*EPF204 07/01/2003
Senator McConnell Hails Japan's Suspension of Aid to Burma
(McConnell also urges House to pass Burma sanctions bill) (600)
By Stephen La Rocque
Washington File Staff Writer
Washington -- The second most powerful Republican in the Senate hailed a recent decision by the Government of Japan to suspend new development aid to Burma until the ruling military junta releases democracy activist Aung San Suu Kyi.
"This is a positive first step, but this is not enough," Senate Deputy Majority Leader Mitch McConnell (Republican of Kentucky) said in remarks to the Senate June 27.
"There is much more that needs to be done here in Congress, and at the White House, by Japan, ASEAN, the European Union, and by Secretary General Kofi Annan and the United Nations Security Council to ensure that the thugs now ruling Burma are one day soon consigned to the ash heap of history," he said.
The senator called on the House of Representatives to pass the Burmese Freedom and Democracy Act of 2003 as soon as possible. The Senate approved its version of the bill June 11.

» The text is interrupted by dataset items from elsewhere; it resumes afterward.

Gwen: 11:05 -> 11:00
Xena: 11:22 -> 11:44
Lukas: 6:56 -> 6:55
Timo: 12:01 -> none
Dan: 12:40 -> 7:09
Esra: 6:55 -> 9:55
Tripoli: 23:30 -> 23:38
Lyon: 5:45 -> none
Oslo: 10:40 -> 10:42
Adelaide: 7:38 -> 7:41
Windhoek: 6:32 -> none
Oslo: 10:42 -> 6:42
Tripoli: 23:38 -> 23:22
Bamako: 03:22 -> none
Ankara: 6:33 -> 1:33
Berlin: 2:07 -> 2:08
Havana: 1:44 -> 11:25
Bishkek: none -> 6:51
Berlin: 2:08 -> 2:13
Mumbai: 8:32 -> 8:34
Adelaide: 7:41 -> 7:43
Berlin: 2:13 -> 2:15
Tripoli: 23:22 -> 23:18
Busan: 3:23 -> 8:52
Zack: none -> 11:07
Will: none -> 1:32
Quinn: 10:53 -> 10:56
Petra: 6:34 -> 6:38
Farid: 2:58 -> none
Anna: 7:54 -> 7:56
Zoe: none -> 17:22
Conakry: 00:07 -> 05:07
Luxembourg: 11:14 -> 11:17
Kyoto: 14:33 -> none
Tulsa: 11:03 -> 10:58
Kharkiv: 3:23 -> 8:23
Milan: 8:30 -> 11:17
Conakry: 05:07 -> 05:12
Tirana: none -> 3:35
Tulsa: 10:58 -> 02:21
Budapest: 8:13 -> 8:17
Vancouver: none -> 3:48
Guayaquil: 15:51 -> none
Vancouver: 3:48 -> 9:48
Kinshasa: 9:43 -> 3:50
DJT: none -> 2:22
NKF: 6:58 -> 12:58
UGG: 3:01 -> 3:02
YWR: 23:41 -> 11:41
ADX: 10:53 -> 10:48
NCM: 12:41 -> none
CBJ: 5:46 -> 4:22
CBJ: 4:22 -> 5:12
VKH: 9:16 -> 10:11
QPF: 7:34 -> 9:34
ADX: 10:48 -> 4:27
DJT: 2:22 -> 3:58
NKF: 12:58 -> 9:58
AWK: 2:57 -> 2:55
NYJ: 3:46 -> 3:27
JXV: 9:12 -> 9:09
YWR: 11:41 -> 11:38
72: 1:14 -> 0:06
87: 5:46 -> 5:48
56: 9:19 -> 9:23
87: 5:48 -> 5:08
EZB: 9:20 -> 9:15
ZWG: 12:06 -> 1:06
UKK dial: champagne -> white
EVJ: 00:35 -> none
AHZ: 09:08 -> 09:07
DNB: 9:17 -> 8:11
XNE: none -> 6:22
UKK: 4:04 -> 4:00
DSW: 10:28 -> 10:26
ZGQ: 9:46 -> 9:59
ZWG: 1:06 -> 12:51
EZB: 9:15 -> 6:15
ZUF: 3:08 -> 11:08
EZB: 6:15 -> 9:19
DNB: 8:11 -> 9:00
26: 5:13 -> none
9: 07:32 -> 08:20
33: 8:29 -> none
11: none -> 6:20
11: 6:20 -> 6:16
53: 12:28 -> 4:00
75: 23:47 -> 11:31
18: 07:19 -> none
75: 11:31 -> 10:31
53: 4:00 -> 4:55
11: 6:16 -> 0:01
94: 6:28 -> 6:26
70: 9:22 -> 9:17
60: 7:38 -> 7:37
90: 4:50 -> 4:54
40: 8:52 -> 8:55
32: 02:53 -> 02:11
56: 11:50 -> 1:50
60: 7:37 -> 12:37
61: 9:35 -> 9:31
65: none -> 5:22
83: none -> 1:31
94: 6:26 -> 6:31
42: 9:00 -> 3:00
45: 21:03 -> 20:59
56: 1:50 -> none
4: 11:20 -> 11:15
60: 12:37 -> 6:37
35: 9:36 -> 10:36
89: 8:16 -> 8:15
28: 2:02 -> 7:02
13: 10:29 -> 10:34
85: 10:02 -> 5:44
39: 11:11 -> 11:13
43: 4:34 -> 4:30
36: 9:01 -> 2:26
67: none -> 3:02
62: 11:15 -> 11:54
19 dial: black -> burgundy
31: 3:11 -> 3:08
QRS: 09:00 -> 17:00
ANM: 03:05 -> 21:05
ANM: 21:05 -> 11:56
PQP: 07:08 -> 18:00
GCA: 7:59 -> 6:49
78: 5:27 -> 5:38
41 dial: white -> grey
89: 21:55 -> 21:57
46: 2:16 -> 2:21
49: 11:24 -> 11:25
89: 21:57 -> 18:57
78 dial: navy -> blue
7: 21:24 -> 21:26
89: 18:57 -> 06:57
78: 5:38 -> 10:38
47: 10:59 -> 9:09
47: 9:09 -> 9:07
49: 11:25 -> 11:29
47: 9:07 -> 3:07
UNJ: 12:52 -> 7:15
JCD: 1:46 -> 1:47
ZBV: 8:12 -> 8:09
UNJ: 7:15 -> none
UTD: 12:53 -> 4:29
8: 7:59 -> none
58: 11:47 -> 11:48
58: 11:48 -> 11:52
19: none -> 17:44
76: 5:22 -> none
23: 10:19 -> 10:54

According to McConnell, the legislation "prohibits the importation of all products from Burma, freezes the assets of Burma's ruling thugs and their political arm, bans travel to the United States for the junta's political and military leadership, and provides assistance for democracy activists inside the country."
McConnell stressed that the situation in Burma must change.
Misrule by the military junta in Rangoon has negatively affected diplomatic efforts in the region, the senator said. He cited the recent visit to the United States by the Thai Prime Minister, during which the issue of Burmese atrocities displaced discussions about Thai national security issues. McConnell also noted that at the June meeting of the ASEAN Regional Forum in Phnom Penh, "the discussions centered not on fighting HIV/AIDS or improving regional economic development but on the arrest of Suu Kyi and the murder of National League for Democracy political activists."
Misrule in Rangoon "distracts ASEAN from other important issues," he said. The junta in Rangoon "is pulling down the region, and it is time that its neighbors owned up to their responsibility in fixing this problem once and for all."
McConnell said that constructive engagement for Japan and the Association of Southeast Asian Nations (ASEAN) has "done nothing to improve the political, economic, or social situation" in Burma, where the military junta hold sway.
"The ASEAN policy of noninterference will not stand," he said.
The senator cautioned that until countries in the region confront the military junta and demonstrate "backbone in the face of corrupt despotism, they will find the United States a less willing negotiating partner."
McConnell said the transfer of power in Burma from the junta to the democratically elected government that won the elections in 1990 would "provide peace, stability, and the opportunity for enhanced regional economic growth."
Burma's transition to a democratically elected government should be the goal of its neighbors, not merely the release of and an end to the continued harassment of Nobel Peace Prize recipient Aung San Suu Kyi and her supporters, he said.
The Kentucky Republican said the junta had put "the final nail into the coffin of constructive engagement when it signaled its hostility to political dialogue and national reconciliation on May 30 by arresting Suu Kyi and murdering Burmese democrats."
"We must encourage Burma's neighbors to use their considerable influence to make clear to the military regime that they, too, find the political situation intolerable," McConnell said.
"The path now is clear: isolate the vile thugs who rule this country," McConnell said.